What must one do in life to get such a spectacular view?
Well, I started at the bottom of the faculty ranks. I came here more or less directly after graduate school and never left the ivory tower of academia. As jobs go, I couldn’t have been much luckier.
The title of your recent publication reads “Tropical cooling and the isotopic composition of precipitation in general circulation model simulations of the ice age climate.” Can you translate that into terms that make sense to an art student?
My research is aimed at knowing how the surface of the earth has evolved to how it is now and how we can use the record of the past to understand where we might be headed.
There are a variety of tools that we use to make reconstructions. One of my main analytical tools involves the stable isotopes of oxygen that most physical processes on earth separate in some way that can tell us about the earth’s characteristics in the past. A simple example is that a coral will incorporate more oxygen-18 into its skeleton when water is colder – so we have a thermometer that is frozen into coral skeletons that date back hundreds, maybe thousands of years.
What do the isotopes have to say about climate change?
For one thing, they can help establish a precedent for a global warming phenomenon. The record in the last thousand years suggests that temperatures in the tropical pacific never approached the average temperatures that are observed today.
The near consensus, except for a few extremists and crackpots that tend to always dominate the headlines or bylines in the press, is that no other explanation aside from rising greenhouse gases in the twentieth century can account for the rising temperatures of the ocean.
Have we made any real accomplishments in warding off climate change?
I hate to be a complete pessimist, but if you look at the balance between the rate of carbon dioxide emission and the rate by which it’s being taken up by the ocean, currently we are putting 7 gigatons of carbon into the atmosphere every year and the ocean only takes up about 2 gigatons of carbon per year. Right now the imbalance is so large that it is hard to imagine seeing anything but an acceleration of the current trend.
Is this situation spiraling out of our control or is there still room for remedy?

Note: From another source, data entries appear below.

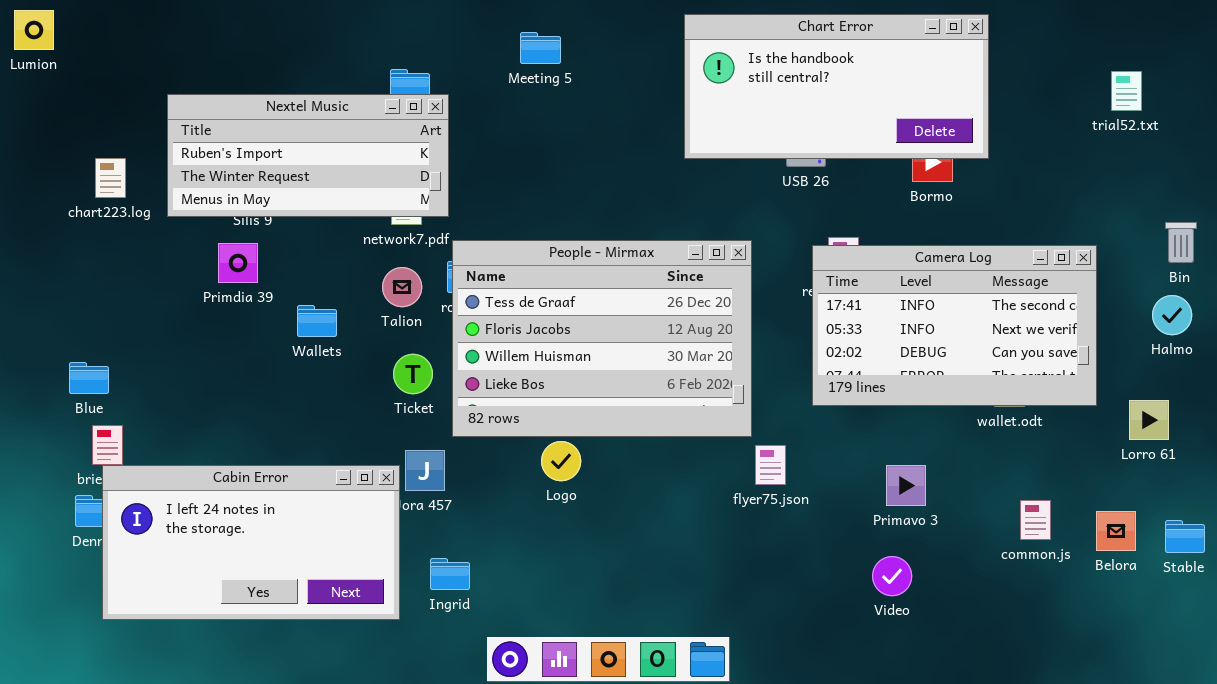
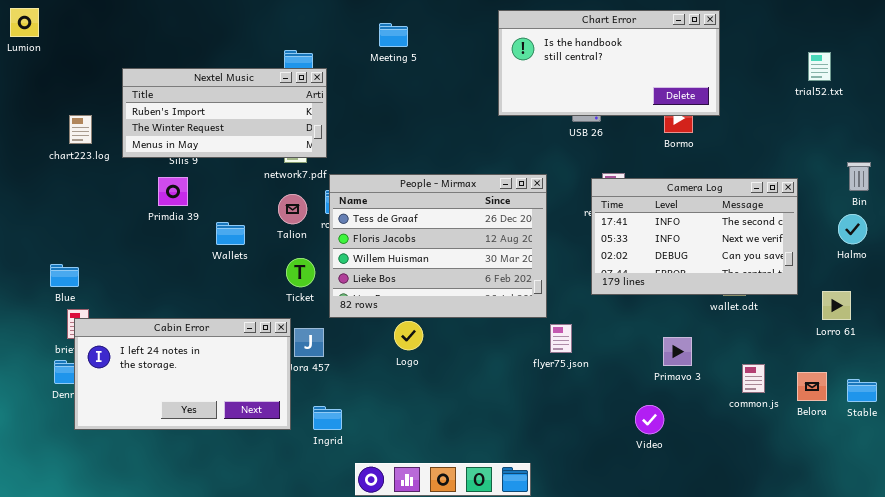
Cabin Error: [102,465,400,620] -> [74,318,291,430], moved
Primavo 3: [886,465,926,506] -> [663,337,692,366], moved

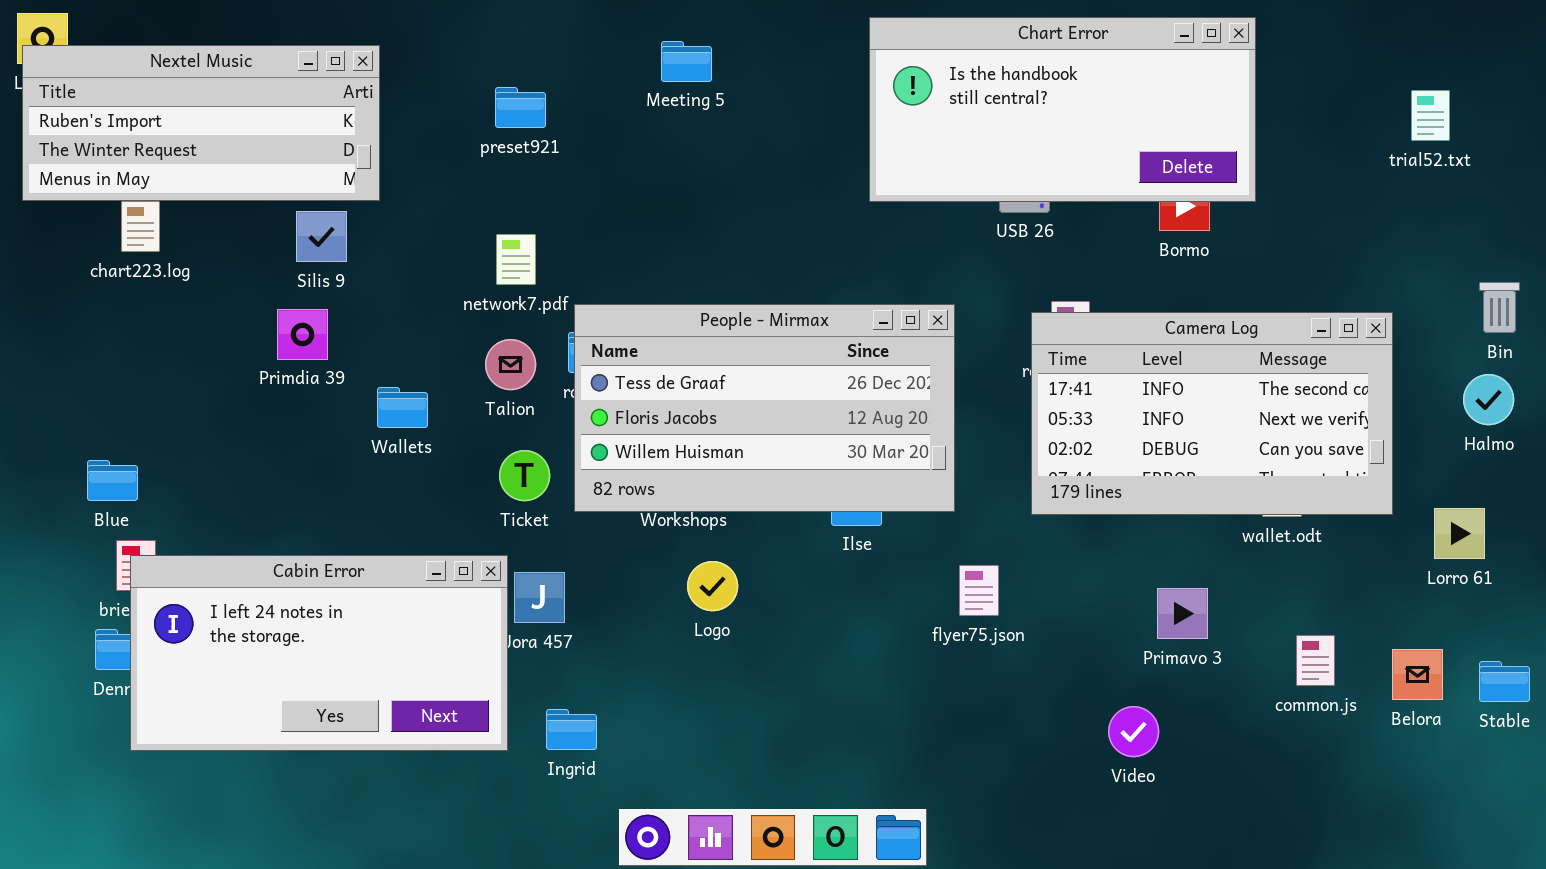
Nextel Music: [122,68,327,158] -> [22,45,380,201], moved
People - Mirmax: [329,174,547,318] -> [574,304,955,512], resized

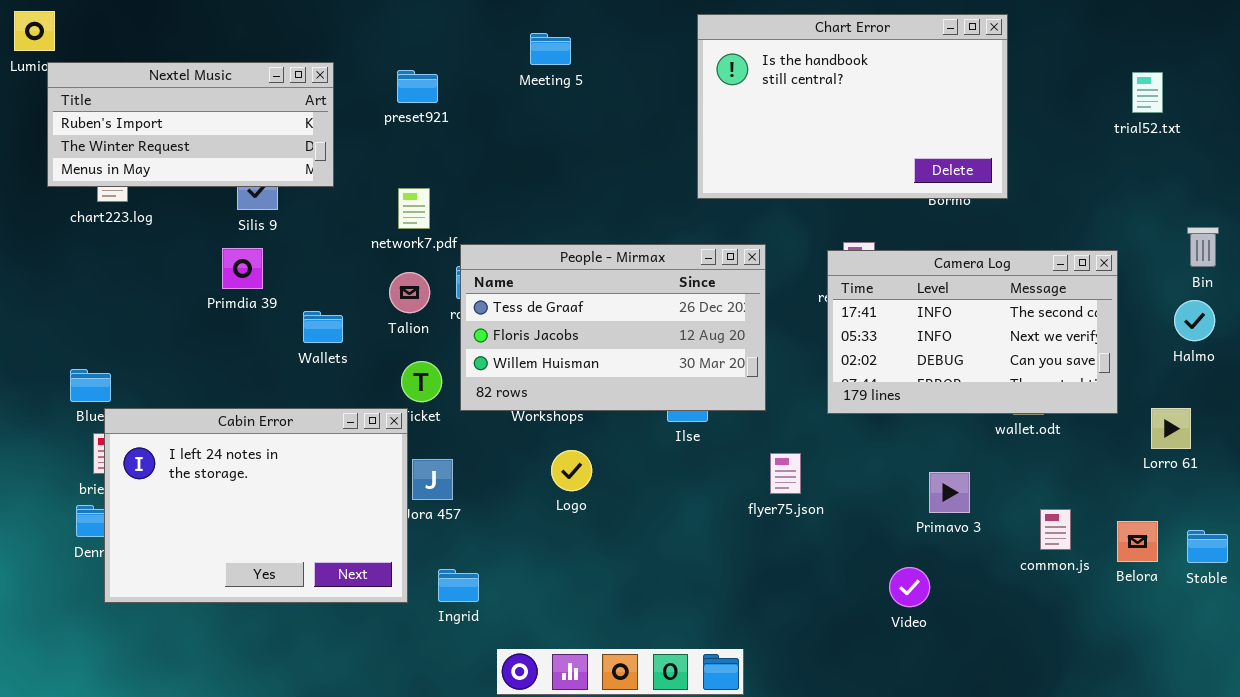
Chart Error: [869,17,1256,202] -> [697,14,1008,199], resized
Nextel Music: [22,45,380,201] -> [47,62,334,187], moved
Cabin Error: [130,555,508,751] -> [104,408,408,603], resized

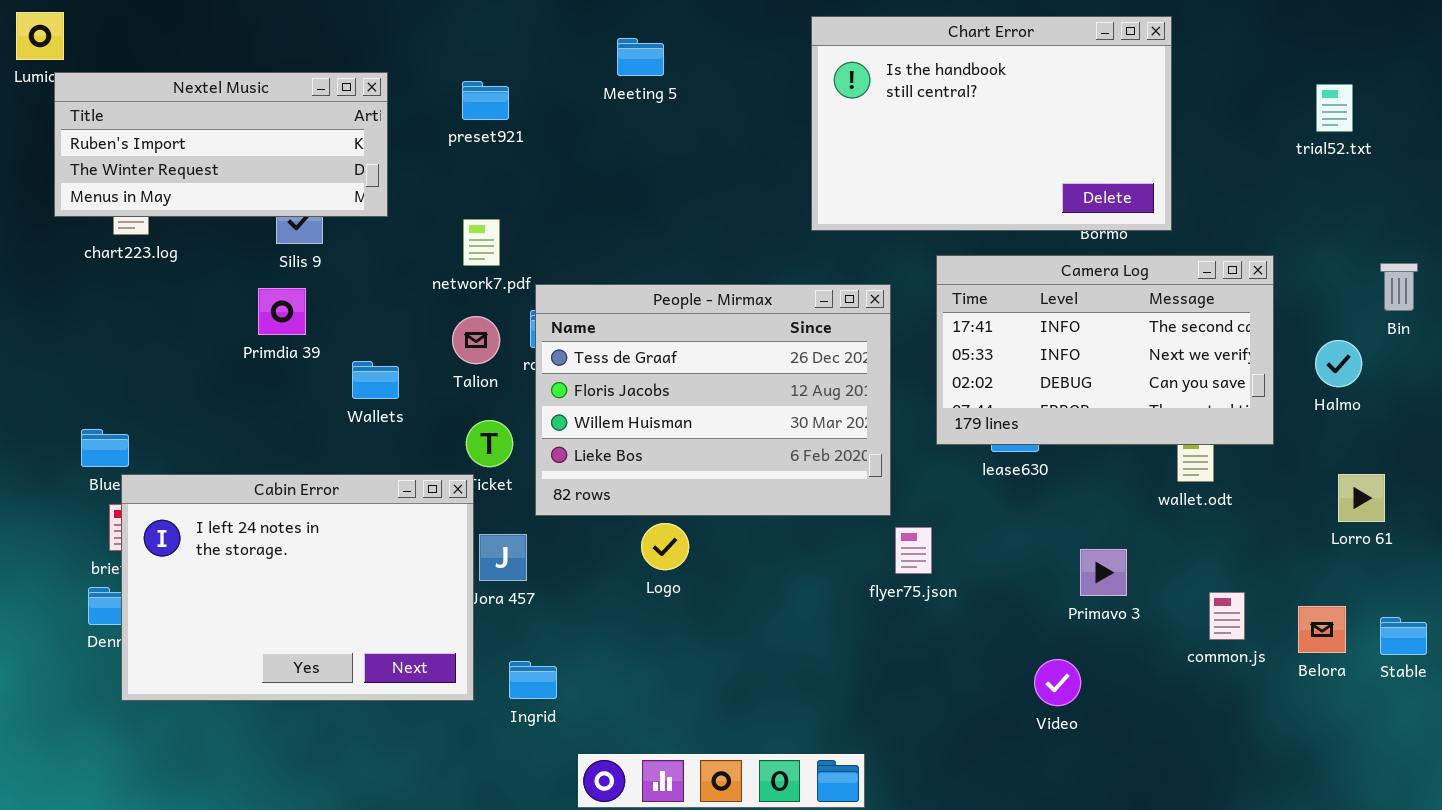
People - Mirmax: [460,244,766,411] -> [535,284,891,516], resized
Camera Log: [827,250,1118,414] -> [936,255,1274,445], moved
Halmo: [1174,300,1215,341] -> [1315,340,1362,387], moved

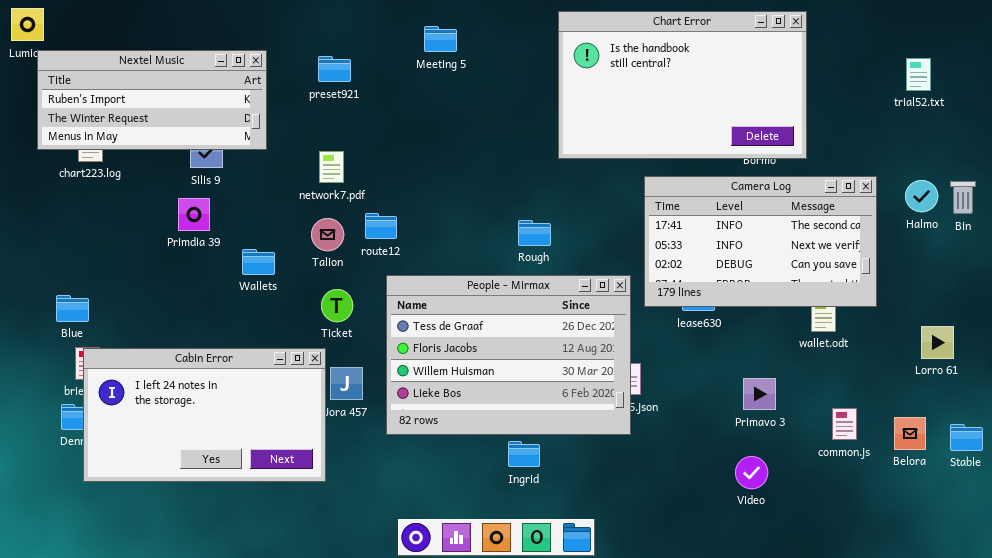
People - Mirmax: [535,284,891,516] -> [386,275,631,435], moved
Halmo: [1315,340,1362,387] -> [905,180,938,212], moved
Cabin Error: [121,474,474,701] -> [83,348,326,482], resized
Video: [1034,659,1081,706] -> [735,456,768,489], moved
Ingrid: [509,661,557,699] -> [508,441,540,467], moved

From any perspective you might want to take – the point of view of climate change, national security, preserving resources – ways to moderate fossil fuel burning have to be found. It is abundantly clear that we can’t stall around any longer. Forward thinking, as opposed to reactionary policy, is desperately needed. It’s somewhat ironic that I’m saying that, because my strategy in science is to look backward.
Why hasn’t the outcry over global warming been louder?
The global warming issue is really an intractable one for a number of reasons. First of all, it’s hard for most people to imagine making an investment to address a problem that is seemingly far off and perhaps abstract. Secondly, everything that we know tells us that the effects are going to be very heterogeneously distributed around the world – so not every region will experience the same costs.
Do scientists and government communicate effectively on these issues?
There has been a lot of effort to make those connections, but it often seems that the disconnects prevail.
Is there an explanation for why San Diego was more like Seattle this past winter?
It was certainly one of the rainiest winters on records, which go back about 120 years. This past year there was a slight warming of the central Pacific which looked like the start of an El Niño warming event. A full-fledged El Niño never really developed. Even in a globally warmer earth we can expect to experience occasional years like this.
Do you ever feel like Jack Hall in “The Day After Tomorrow”?
I saw that movie on an airplane and very nearly fell asleep when the plot drifted away from science … It’s funny, though, because his job is almost exactly analogous to what I do, so I can imagine feeling his sense of responsibility. I think one of the main keys is how to break through and communicate a legitimate and honest sense of what it is we know about the science to people who are in a position to make decisions.